> _Exercise objective_
Return every line of text from the records below without any change, leaving out the pictures.

> _Extracted entries_
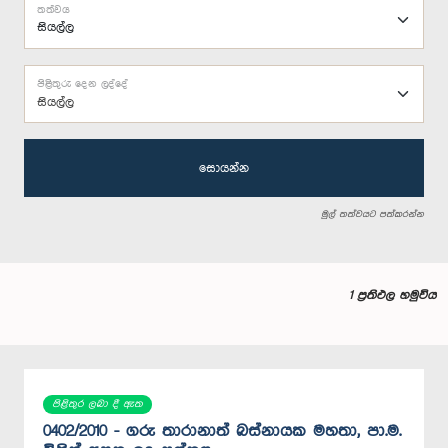
තත්වය
පිළිතුරු දෙන ලද්දේ
සියල්ල
සොයන්න
මුල් තත්වයට පත්කරන්න
1 ප්‍රතිඵල හමුවිය
පිළිතුර ලබා දී ඇත
0402/2010 - ගරු තාරානාත් බස්නායක මහතා, පා.ම.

> _Response area_
තත්වය
පිළිතුරු දෙන ලද්දේ
සියල්ල
සොයන්න
මුල් තත්වයට පත්කරන්න
1 ප්‍රතිඵල හමුවිය
පිළිතුර ලබා දී ඇත
0402/2010 - ගරු තාරානාත් බස්නායක මහතා, පා.ම.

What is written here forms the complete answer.